Our investment philosophy

To build and preserve wealth

 

Our clients have long-term objectives to build and preserve wealth. Consequently our investment philosophy, and the strategies we implement, have been developed with a long-term view.

We rely on proven investment fundamentals which endure through the full range of economic circumstances. We believe in diversification across a range of asset classes, and also within each market. We make no attempt to engage in short-term market timing, which we believe to be impossible.

 

Weighing risk and return

 

Our judgements are founded on detailed research and a scepticism born of long experience. Our research covers the spectrum from analysis of the major forces which drive investment markets, down to scrutiny of the detail of specific investment opportunities and assessment of the character of the people behind them. We have sufficient experience to know that a weighing of both risk and the opportunity for returns are essential.

We understand the need to remain within our circle of competence. Yet, having formed a view, we are prepared to back our judgement and, at times, are willing to materially depart from the consensus view. This may involve exploiting an opportunity which we believe is not widely recognised or forsaking possible profits to avoid inappropriate risks.

Our focus is not on speculative prospects but rather on investments which offer substantial underlying value, for example having real assets or the capacity to generate sustained and growing income streams.

 

Diversification

 

We believe that the flexibility of ready liquidity is an important element of most portfolios, though there are occasions where we identify merit in the inclusion of specific illiquid assets.

We recognise, and it is important that our clients understand, that absolute certainty is never possible in the world of investment. Inevitably we will make errors of judgement and markets will move in unexpected ways, at least temporarily. This reality lies behind the concept of diversification. So long as risks are spread intelligently and the majority of our judgements are sound, we will produce successful long-term outcomes for clients.

Diversification involves more than simply gaining exposure to differing market cycles. Diversification of income sources (eg rent, dividends and interest) is a method for smoothing portfolio cash flows. Further, within most markets, there is less volatility of income than of capital (eg a share may distribute steady and growing dividends even though its price might fluctuate substantially). Thus, given a reasonable portfolio size and time frame, we are able to provide clients who live on their assets with a stable and growing income stream.

Appropriate diversification can be maintained systematically through rebalancing, ie the periodic realignment of portfolios with a desired asset mix. This, allied with a focus on producing cash distributions adequate to support costs of living, protects against being forced to sell assets at a low point to meet cash flow demands.

We note that some of our clients do not require investment income. In these cases it can be reinvested to grow the portfolio or used to fund gearing or held in tax efficient structures. Nonetheless, these portfolio principles remain sound.

 

Sound returns

 

Our objective is, over the long-term of say five years or more, for our clients to achieve sound returns, well in excess of inflation. In those markets where expertise can produce greater rewards, particularly the stock market (in contrast to say cash), we believe we can achieve above average (ie above market index) long term returns for our clients.
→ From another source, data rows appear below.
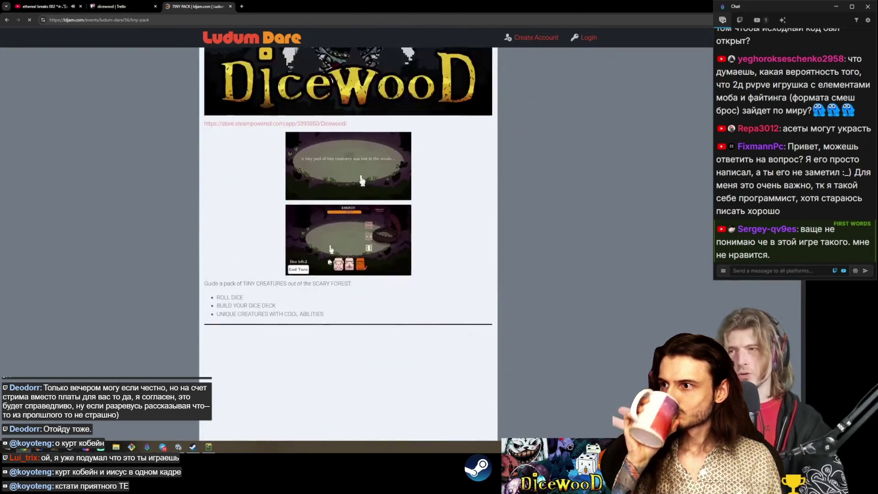
{"action": "scroll", "coordinate": [323, 265], "scroll_direction": "down", "scroll_amount": 3}
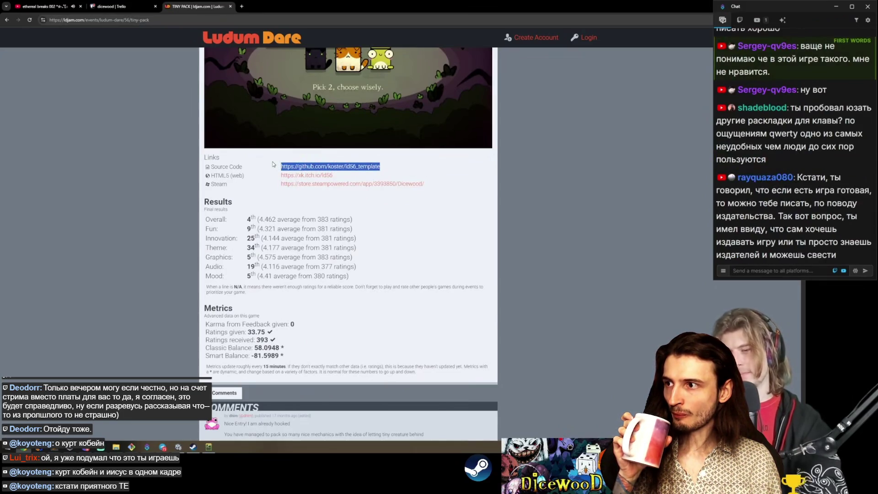
Try the Source Code link in a private window (404), close it and the Ludum Dare tab, and return to the game.
{"action": "key", "text": "ctrl+shift+n"}
{"action": "key", "text": "ctrl+v"}
{"action": "key", "text": "Return"}
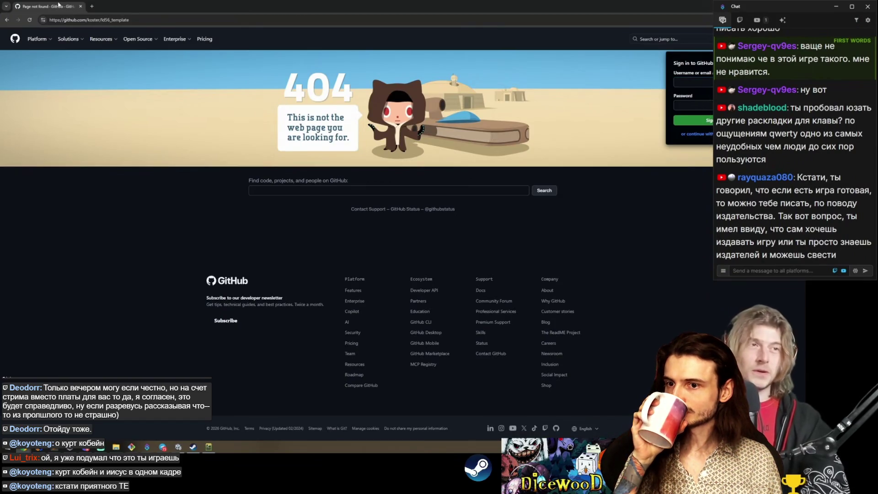
{"action": "key", "text": "ctrl+w"}
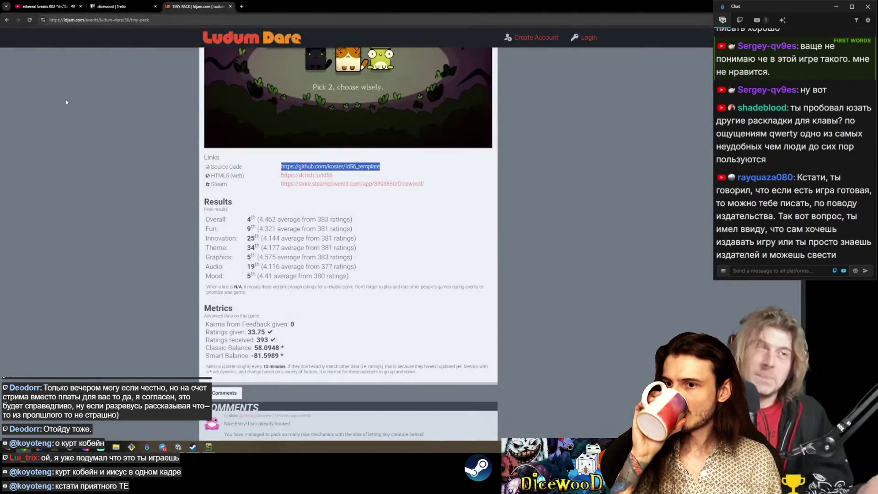
{"action": "key", "text": "ctrl+w"}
This is achieved through the identification of quality securities and/or fund managers and the careful assessment of value and price.

It can be misleading to indicate future returns. History has seen periods of unusual conditions, some of which created considerable challenges for the achievement of even modest objectives, and others which delivered exceptional rewards far beyond reasonable expectations. However, under most market conditions, over the long term, we believe a return of 5% pa above inflation, after our fees and before tax, is a realistic objective.

This statement of investment objectives is quite comprehensive. It recognises the substantial impact that inflation has on investment markets and that our clients need returns in excess of inflation if they are to grow their real wealth. Next it acknowledges that, over a reasonable timeframe, a sound investment strategy should produce adequate returns on both an absolute and a relative basis. Finally, it pointedly reflects the fact that our clients have come to us to get results.

 

It is important to note that this document is a statement of our underlying principles. The specific recommendations we make for any client are tailored to their own particular circumstances and objectives.